Its a digital hybrid (Class X) or at least its called that by Visonik. Here is the internals, they dont lie :




















I even had it on an L7 for a little while...of course it was way too much for it.










See what they dont tell you is, that you can clip a few resistors on the power supply, and bypass the protection on it, letting you wire it to 1 ohm or less. Its done on SPL setups all the time, and also enables you to utilize 16 volt setups as long as you have a 12 volt remote turn on lead. I like mine, hell if I had the extra money, id buy a couple more.


----------



## lowsammy (Jul 30, 2005)

So if you clipped a couple resistors on the power supply would that make it an unregulated power supply ? Im not to smart when you get to deep on them. 
So then whats your opinion on the Ultimate DD1-1300S class D. Parts Express use to sell them. It is suppose to be a digital amp


----------



## S10laynframe (Oct 17, 2002)

> _Originally posted by lowsammy_@Sep 11 2005, 02:53 PM~3793845
> *So if you clipped a couple resistors on the power supply would that make it an unregulated power supply ? Im not to smart when you get to deep on them.
> So then whats your opinion on the Ultimate DD1-1300S class D. Parts Express use to sell them. It is suppose to be a digital amp
> *



Now dont get it twisted homie, there really is no such thing as a "digital" amp, that would be an amp running processors that turn analog signal into "0" and "1" 's and being converted back to analog ac signal for the speakers....


They just put "digitial" on it because of the newer class amplifiers that run cooler and more stable, like mono block amps. It really is a gimmick, there is no true digital amp that I know of, so dont save your pennies looking for a top of the line "digital" amplifier.

-J


----------



## lowsammy (Jul 30, 2005)

Ive heard that too... that there are no true digital amps.I also heard if there were some the price would also be astronomical. I think that the digital amps I read a little about ,later said in the description that it was a hybrid. If the amp does convert the sound to "0" and "1"s then back to analog...would that still make for better sound or would it even be noticable if it did ?


----------



## snoopdan (Aug 24, 2005)

On the Visonik, you're not modifing the power supply so much, as removing the built in circuit protection that doesnt allow wiring impediences (ohms) of less than 4. When you clip the resistors, the amp's power supply could care less what you wire to it, and will push as hard as it can till it burns up. But thats sorta the point, and how often do you dump 3 or 4k of wattage into your subs all day right?

I didnt know we were going to get into a Digital amp discussion or I would of expanded on what I said  You can of course have digital inputs from a source (like a head unit) that is optical to a amp, but its really "whats the real point" You're still going to have to amplifiy that signal to analog anyway, and the extra processors they add onto the amplifier to do the digital processing can be a more of a circuit design headache more than anything, since the digital signal is often overshot thru the switching FET's adding noise to the carrier - which was supposedly the reason why you didnt want to have a digital amplifier in the first place, so Its a double edged sword, and mostly a gimmic born of engineering overdesign. Doesnt mean its bad, doesnt mean its good, just means you're going to pay more for an "active" digital sound processor noise filter built into the preamp section of your amplifier. 

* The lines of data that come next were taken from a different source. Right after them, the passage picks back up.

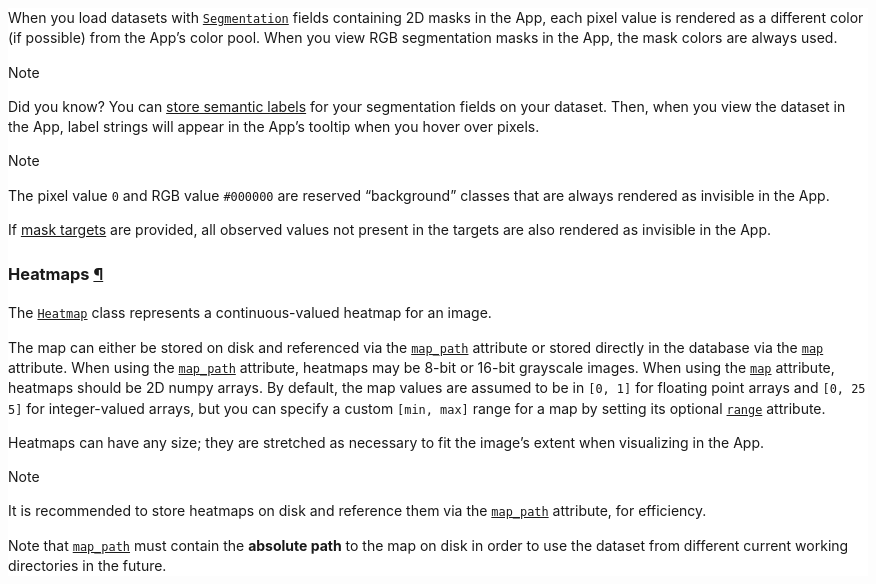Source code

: When you load datasets with [`Segmentation`](../api/fiftyone.core.labels.html#fiftyone.core.labels.Segmentation "fiftyone.core.labels.Segmentation") fields containing 2D masks in the
App, each pixel value is rendered as a different color (if possible) from the
App’s color pool. When you view RGB segmentation masks in the App, the mask
colors are always used.

Note

Did you know? You can [store semantic labels](#storing-mask-targets)
for your segmentation fields on your dataset. Then, when you view the
dataset in the App, label strings will appear in the App’s tooltip when you
hover over pixels.

Note

The pixel value `0` and RGB value `#000000` are reserved “background”
classes that are always rendered as invisible in the App.

If [mask targets](#storing-mask-targets) are provided, all observed
values not present in the targets are also rendered as invisible in the
App.

### Heatmaps [¶](\#heatmaps "Permalink to this headline")

The [`Heatmap`](../api/fiftyone.core.labels.html#fiftyone.core.labels.Heatmap "fiftyone.core.labels.Heatmap") class represents a continuous-valued heatmap for an image.

The map can either be stored on disk and referenced via the
[`map_path`](../api/fiftyone.core.labels.html#fiftyone.core.labels.Heatmap.map_path "fiftyone.core.labels.Heatmap.map_path") attribute or stored
directly in the database via the [`map`](../api/fiftyone.core.labels.html#fiftyone.core.labels.Heatmap.map "fiftyone.core.labels.Heatmap.map")
attribute. When using the
[`map_path`](../api/fiftyone.core.labels.html#fiftyone.core.labels.Heatmap.map_path "fiftyone.core.labels.Heatmap.map_path") attribute, heatmaps
may be 8-bit or 16-bit grayscale images. When using the
[`map`](../api/fiftyone.core.labels.html#fiftyone.core.labels.Heatmap.map "fiftyone.core.labels.Heatmap.map") attribute, heatmaps should be 2D
numpy arrays. By default, the map values are assumed to be in `[0, 1]` for
floating point arrays and `[0, 255]` for integer-valued arrays, but you can
specify a custom `[min, max]` range for a map by setting its optional
[`range`](../api/fiftyone.core.labels.html#fiftyone.core.labels.Heatmap.range "fiftyone.core.labels.Heatmap.range") attribute.

Heatmaps can have any size; they are stretched as necessary to fit the
image’s extent when visualizing in the App.

Note

It is recommended to store heatmaps on disk and reference them via the
[`map_path`](../api/fiftyone.core.labels.html#fiftyone.core.labels.Heatmap.map_path "fiftyone.core.labels.Heatmap.map_path") attribute, for
efficiency.

Note that [`map_path`](../api/fiftyone.core.labels.html#fiftyone.core.labels.Heatmap.map_path "fiftyone.core.labels.Heatmap.map_path")
must contain the **absolute path** to the map on disk in order to use the
dataset from different current working directories in the future.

When I took the above pictures of my Visonik amp, I could see in the preamp section of the amplifier motherboard, exactly where these extra processors are. They're piggybacked onto taller mini-boards with a little chip on the top. You can clearly tell by looking at the amp's motherboard where the higher heiarchy is for the processing for this "hybrid class-x" amp is.

I dont know if that helped anyone though 

As far as the Ultimate amp is concerned, I apologize, ive never messed with any Ultimate product before (which is odd, since they've been in business for like, ever) But since ive never heard anything bad about them, thats always a plus.


----------



## S10laynframe (Oct 17, 2002)

> _Originally posted by snoopdan_@Sep 11 2005, 07:26 PM~3795217
> *On the Visonik, you're not modifing the power supply so much, as removing the built in circuit protection that doesnt allow wiring impediences (ohms) of less than 4.  When you clip the resistors, the amp's power supply could care less what you wire to it, and will push as hard as it can till it burns up.  But thats sorta the point, and how often do you dump 3 or 4k of wattage into your subs all day right?
> 
> I didnt know we were going to get into a Digital amp discussion or I would of expanded on what I said   You can of course have digital inputs from a source (like a head unit) that is optical to a amp, but its really "whats the real point"  You're still going to have to amplifiy that signal to analog anyway, and the extra processors they add onto the amplifier to do the digital processing can be a more of a circuit design headache more than anything, since the digital signal is often overshot thru the switching FET's adding noise to the carrier - which was supposedly the reason why you didnt want to have a digital amplifier in the first place, so Its a double edged sword, and mostly a gimmic born of engineering overdesign.  Doesnt mean its bad, doesnt mean its good, just means you're going to pay more for an "active" digital sound processor noise filter built into the preamp section of your amplifier.
> ...


Pretty much what I said, in a nutshell.


----------



## lowsammy (Jul 30, 2005)

Wow snoopdan, good knowledge..dont be gettin' a big head though. Interesting about the resistors being clipped. Ive never heard of that or knew about that. So then could you potentialy do that to any amp digital or not, like my kenwood, not that I would cause it works dang good right now? But I would assume they are similar in that aspect of ohm loads. 
Speaking of burning up , my kenwood has a fan built in but it gets untouchabley hot if ran to long and pushed...its never shut down though !!! :cheesy: 
Sorry to ask the q's but Im interested in how certain things work and if you dont mind answering q's I do appreciate it. I know people say to do your own research but I probably would never think of running a Hybrid Digital amp so I would never take the time to look it up. I barely know about the working of a class a/b amp....I do know how to hook them up and how to wire the subs and what impeadence matching is....which puts me ahead of some people who dont even want to research that. Thanks again


----------



## snoopdan (Aug 24, 2005)

> _Originally posted by lowsammy+Sep 11 2005, 09:08 PM~3795423-->
> 
> 
> 
> ...


Hey the way I look at it, im free advice. I read tons and tons of articles on DIY circuit building so I can get a general knowledge base of how things work particularly in amplification. This way, its easier to read thru the marketing BS that infests the data specs when you look up an amplifier you are considering purchasing. Its really just a twisted hobby :biggrin: And you know, you COULD do a search on a forum, but you might not exactly turn up what you're looking for. Which is why I scoff at people who say "Look it up, thats what the search button is for" - but that feature is as only good as the way the thread its looking for is presented when its posted, and not necessiarly its content. So no question is really stupid or unbased, and I dont mind at all helping people out...thats what a forum is for - RIGHT ? :biggrin: 

allthough, I think we all jacked this thread :0


----------